I imported 60.000 rows from log and 3200 rows from command.
Then i tested with a simple join and an export of result partitioned for each node
//PARQUET
var time = System.currentTimeMillis()
val r_log_o = spark.read.parquet("log.parquet")
val r_log = r_log_o.drop(r_log_o.col("id"))
val r_command_o = spark.read.parquet("command.parquet")
val r_command = r_command_o.withColumnRenamed("timestamp", "c_timestamp")
System.currentTimeMillis() - time//JOIN
time = System.currentTimeMillis()
val r_joined = r_log.filter($"status">3).join(r_command, r_command.col("id") === r_log.col("commandid"))
System.currentTimeMillis() - timetime = System.currentTimeMillis()
r_joined.write.partitionBy("nodename").csv("/data/home/out/joined_parquet.csv")
System.currentTimeMillis()-time//HIVE
var time = System.currentTimeMillis()
val r_log_o = spark.sql("SELECT * FROM log")
val r_log = r_log_o.drop(r_log_o.col("id"))
val r_command_o = spark.sql("SELECT * FROM command")
val r_command = r_command_o.withColumnRenamed("timestamp", "c_timestamp")
System.currentTimeMillis() - time//JOIN
time = System.currentTimeMillis()
val r_joined = r_log.filter($"status">3).join(r_command, r_command.col("id") === r_log.col("commandid"))

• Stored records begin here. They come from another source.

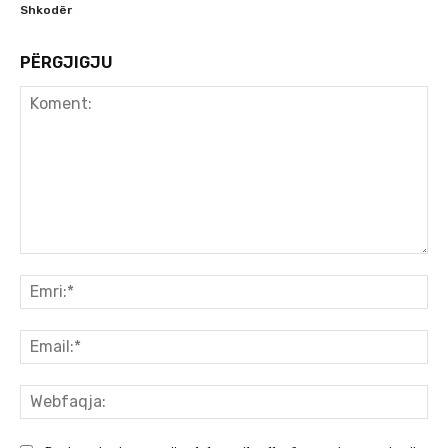
Shkodër
PËRGJIGJU
Koment:
Emr
Ema
We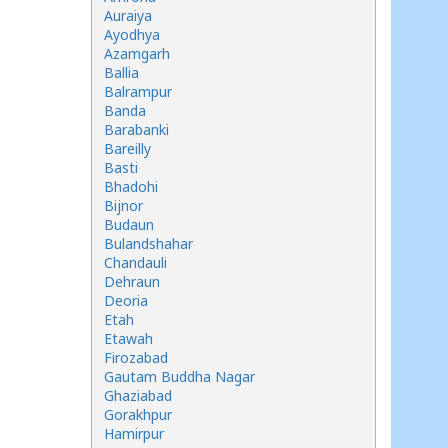
Auraiya
Ayodhya
Azamgarh
Ballia
Balrampur
Banda
Barabanki
Bareilly
Basti
Bhadohi
Bijnor
Budaun
Bulandshahar
Chandauli
Dehraun
Deoria
Etah
Etawah
Firozabad
Gautam Buddha Nagar
Ghaziabad
Gorakhpur
Hamirpur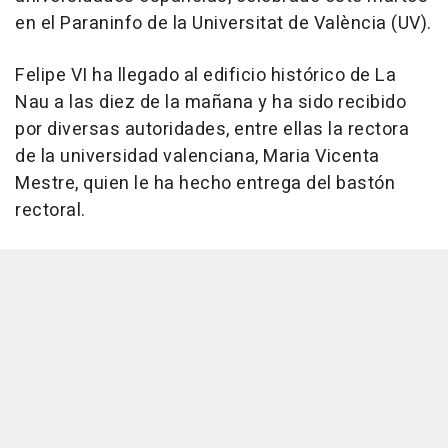
en el Paraninfo de la Universitat de València (UV).
Felipe VI ha llegado al edificio histórico de La
Nau a las diez de la mañana y ha sido recibido
por diversas autoridades, entre ellas la rectora
de la universidad valenciana, Maria Vicenta
Mestre, quien le ha hecho entrega del bastón
rectoral.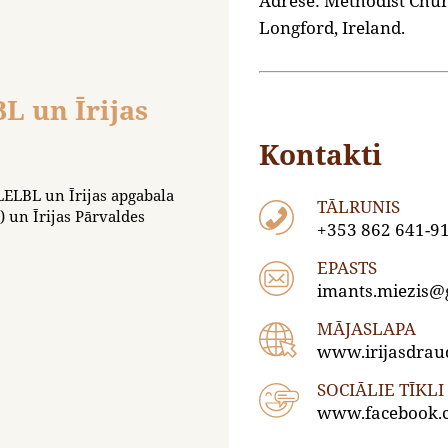
Adrese: Methodist Chur
Longford, Ireland.
L un Īrijas
Kontakti
LELBL un Īrijas apgabala
TĀLRUNIS
) un Īrijas Pārvaldes
+353 862 641-9
EPASTS
imants.miezis@
MĀJASLAPA
www.irijasdrau
SOCIĀLIE TĪKLI
www.facebook.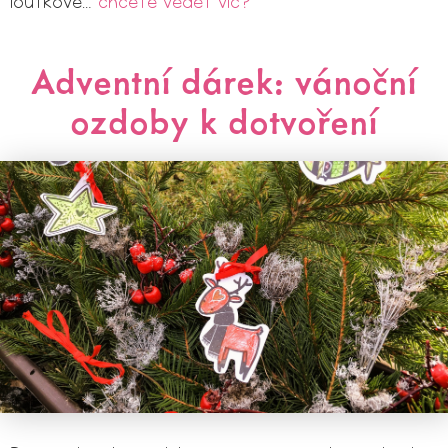
loutkové…
chcete vědět víc?
Adventní dárek: vánoční
ozdoby k dotvoření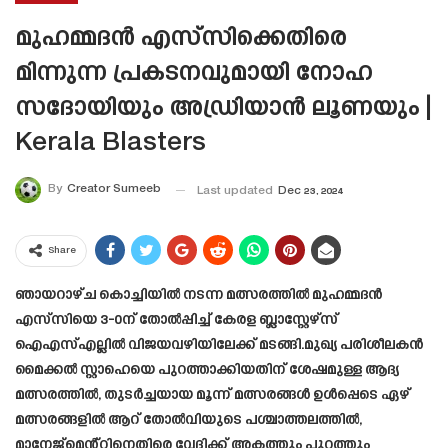
മുഹമ്മദൻ എസ്‌സിക്കെതിരെ
മിന്നുന്ന പ്രകടനവുമായി നോഹ
സദോയിയും അഡ്രിയാൻ ലൂണയും |
Kerala Blasters
By
Creator Sumeeb
Last updated
Dec 23, 2024
Share
ഞായറാഴ്ച കൊച്ചിയിൽ നടന്ന മത്സരത്തിൽ മുഹമ്മദൻ
എസ്‌സിയെ 3-0ന് തോൽപ്പിച്ച് കേരള ബ്ലാസ്റ്റേഴ്‌സ്
ഐഎസ്എല്ലിൽ വിജയവഴിയിലേക്ക് മടങ്ങി.മുഖ്യ പരിശീലകൻ
മൈക്കൽ സ്റ്റാഹെയെ പുറത്താക്കിയതിന് ശേഷമുള്ള ആദ്യ
മത്സരത്തിൽ, തുടർച്ചയായ മൂന്ന് മത്സരങ്ങൾ ഉൾപ്പെടെ ഏഴ്
മത്സരങ്ങളിൽ ആറ് തോൽവിയുടെ പശ്ചാത്തലത്തിൽ,
മാനേജ്‌മെൻ്റിനെതിരെ വേദിക്ക് അകത്തും പുറത്തും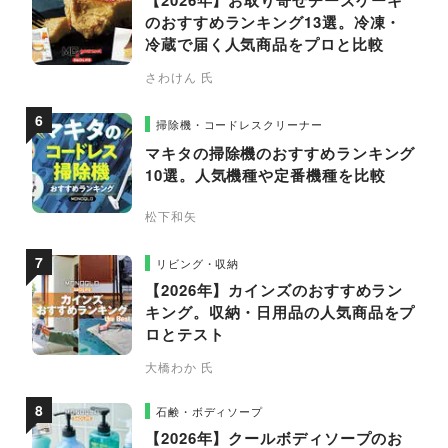
【2026年】お取り寄せチーズケーキ
のおすすめランキング13選。冷凍・
冷蔵で届く人気商品をプロと比較
さわけん 氏
掃除機・コードレスクリーナー
マキタの掃除機のおすすめランキング
10選。人気機種や定番機種を比較
松下和矢
リビング・収納
【2026年】カインズのおすすめラン
キング。収納・日用品の人気商品をプ
ロとテスト
大橋わか 氏
石鹸・ボディソープ
【2026年】クールボディソープのお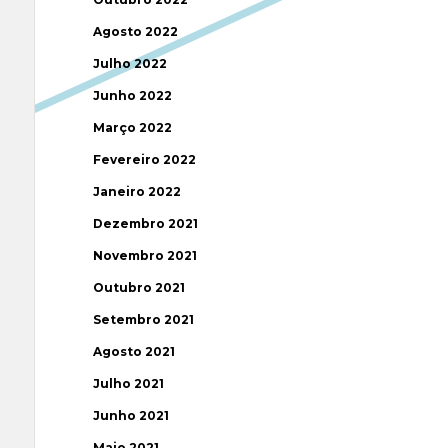
Agosto 2022
Julho 2022
Junho 2022
Março 2022
Fevereiro 2022
Janeiro 2022
Dezembro 2021
Novembro 2021
Outubro 2021
Setembro 2021
Agosto 2021
Julho 2021
Junho 2021
Maio 2021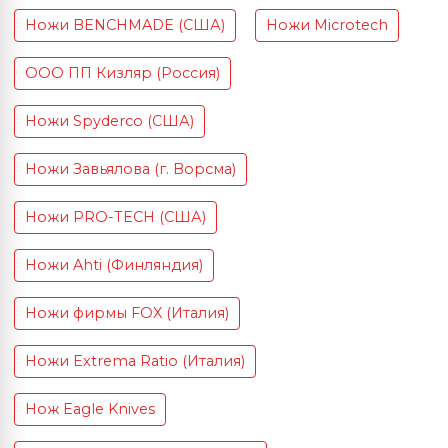
Ножи BENCHMADE (США)
Ножи Microtech
ООО ПП Кизляр (Россия)
Ножи Spyderco (США)
Ножи Завьялова (г. Ворсма)
Ножи PRO-TECH (США)
Ножи Ahti (Финляндия)
Ножи фирмы FOX (Италия)
Ножи Extrema Ratio (Италия)
Нож Eagle Knives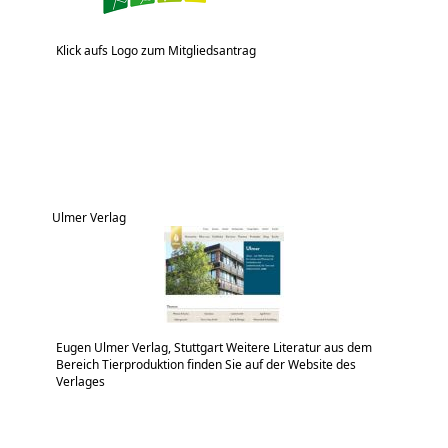
Klick aufs Logo zum Mitgliedsantrag
Ulmer Verlag
Eugen Ulmer Verlag, Stuttgart Weitere Literatur aus dem
Bereich Tierproduktion finden Sie auf der Website des
Verlages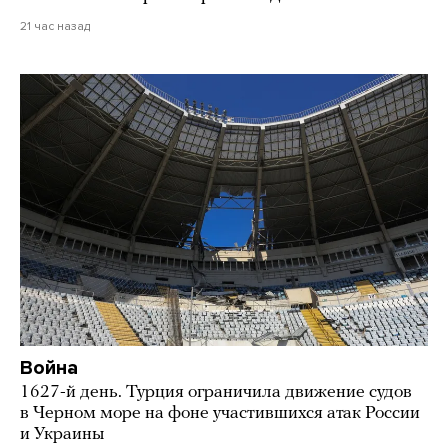
21 час назад
Война
1627-й день. Турция ограничила движение судов
в Черном море на фоне участившихся атак России
и Украины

System.currentTimeMillis() - timetime = System.currentTimeMillis()
r_joined.write.partitionBy("nodename").csv("/data/home/out/joined_hive.csv")
System.currentTimeMillis()-time//ORC
val r_log_o = spark.read.format("orc").load("log.orc")
val r_log = r_log_o.drop(r_log_o.col("id"))
val r_command_o = spark.read.format("orc").load("command.orc")
val r_command = r_command_o.withColumnRenamed("timestamp", "c_timestamp")//JOIN
var time = System.currentTimeMillis()
val r_joined = r_log.filter($"status">3).join(r_command, r_command.col("id") === r_log.col("commandid"))
System.currentTimeMillis() - timetime = System.currentTimeMillis()
r_joined.write.partitionBy("nodename").csv("/data/home/out/joined_orc.csv")
System.currentTimeMillis()-time
Results:
To Load data:
- Parquet: 1.6s
- Hive: 1.9s
- ORC: 1.5s
I repeated the test 10 times with different amount of data.
Joins were similar among the three 800–900ms
At the end: no big difference between the Parquet, hive and ORC for my use case.